- _Problem to work on_: Below are several records. Retype exactly those lines running from the one with "Veronika Engert <sup>1,2✉</sup>, Jost" through the one with "The Author(s) 2021", end lines included, and no others.

- _Records shown_:
*** Block opens ***
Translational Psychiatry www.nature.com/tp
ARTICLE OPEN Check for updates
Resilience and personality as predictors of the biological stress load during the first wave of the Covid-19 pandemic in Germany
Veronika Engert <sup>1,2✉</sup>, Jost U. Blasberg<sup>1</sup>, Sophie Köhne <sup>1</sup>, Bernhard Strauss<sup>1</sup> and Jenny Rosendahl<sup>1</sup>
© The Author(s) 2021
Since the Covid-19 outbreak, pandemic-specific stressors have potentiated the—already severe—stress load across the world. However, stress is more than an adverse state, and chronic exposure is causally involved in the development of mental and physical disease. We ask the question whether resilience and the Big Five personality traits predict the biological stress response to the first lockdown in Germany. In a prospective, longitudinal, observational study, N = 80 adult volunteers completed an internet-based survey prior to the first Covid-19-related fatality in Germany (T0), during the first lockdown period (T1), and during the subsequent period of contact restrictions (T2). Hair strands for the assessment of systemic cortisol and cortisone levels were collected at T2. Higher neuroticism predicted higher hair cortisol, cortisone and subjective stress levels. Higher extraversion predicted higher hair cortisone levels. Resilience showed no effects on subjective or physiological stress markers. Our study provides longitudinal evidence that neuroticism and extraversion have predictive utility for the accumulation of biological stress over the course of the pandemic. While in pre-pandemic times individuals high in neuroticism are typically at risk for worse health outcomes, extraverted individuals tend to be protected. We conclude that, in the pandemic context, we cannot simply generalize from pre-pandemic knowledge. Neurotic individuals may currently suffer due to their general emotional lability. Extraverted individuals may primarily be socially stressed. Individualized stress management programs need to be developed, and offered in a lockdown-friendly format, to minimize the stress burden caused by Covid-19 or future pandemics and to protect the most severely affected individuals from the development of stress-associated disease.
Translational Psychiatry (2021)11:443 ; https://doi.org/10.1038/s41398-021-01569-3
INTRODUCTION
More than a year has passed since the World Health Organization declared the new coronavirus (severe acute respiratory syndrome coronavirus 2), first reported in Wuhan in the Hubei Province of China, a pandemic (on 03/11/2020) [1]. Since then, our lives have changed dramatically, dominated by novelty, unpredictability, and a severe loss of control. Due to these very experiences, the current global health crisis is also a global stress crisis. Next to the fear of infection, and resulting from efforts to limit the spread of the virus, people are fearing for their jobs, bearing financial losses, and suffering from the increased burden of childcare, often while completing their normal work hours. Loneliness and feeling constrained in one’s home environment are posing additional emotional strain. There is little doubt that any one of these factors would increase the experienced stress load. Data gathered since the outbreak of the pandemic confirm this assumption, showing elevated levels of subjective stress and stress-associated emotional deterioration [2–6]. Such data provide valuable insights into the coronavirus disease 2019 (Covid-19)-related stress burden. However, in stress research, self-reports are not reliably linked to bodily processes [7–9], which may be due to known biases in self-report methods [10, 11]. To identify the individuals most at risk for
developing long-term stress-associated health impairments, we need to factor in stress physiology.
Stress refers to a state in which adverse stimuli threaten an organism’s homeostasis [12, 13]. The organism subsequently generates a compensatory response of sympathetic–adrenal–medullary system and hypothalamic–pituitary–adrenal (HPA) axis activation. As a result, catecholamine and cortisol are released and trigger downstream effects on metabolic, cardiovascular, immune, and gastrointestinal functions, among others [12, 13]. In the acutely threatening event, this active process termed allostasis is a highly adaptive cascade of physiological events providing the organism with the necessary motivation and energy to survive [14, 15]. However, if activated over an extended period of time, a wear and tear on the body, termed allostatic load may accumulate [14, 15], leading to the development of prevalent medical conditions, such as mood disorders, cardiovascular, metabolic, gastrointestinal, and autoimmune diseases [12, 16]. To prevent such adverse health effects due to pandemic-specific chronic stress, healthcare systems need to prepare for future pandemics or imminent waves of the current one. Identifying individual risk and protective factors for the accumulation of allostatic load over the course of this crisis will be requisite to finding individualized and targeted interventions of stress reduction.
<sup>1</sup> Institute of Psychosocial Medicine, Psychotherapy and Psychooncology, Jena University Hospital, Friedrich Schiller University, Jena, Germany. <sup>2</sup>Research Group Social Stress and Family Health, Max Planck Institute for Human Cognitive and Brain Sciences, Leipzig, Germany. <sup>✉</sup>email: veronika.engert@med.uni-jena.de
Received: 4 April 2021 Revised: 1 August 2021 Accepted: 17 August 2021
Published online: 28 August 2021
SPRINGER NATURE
*** Block closes ***
- _Answer area_:
Veronika Engert <sup>1,2✉</sup>, Jost U. Blasberg<sup>1</sup>, Sophie Köhne <sup>1</sup>, Bernhard Strauss<sup>1</sup> and Jenny Rosendahl<sup>1</sup>
© The Author(s) 2021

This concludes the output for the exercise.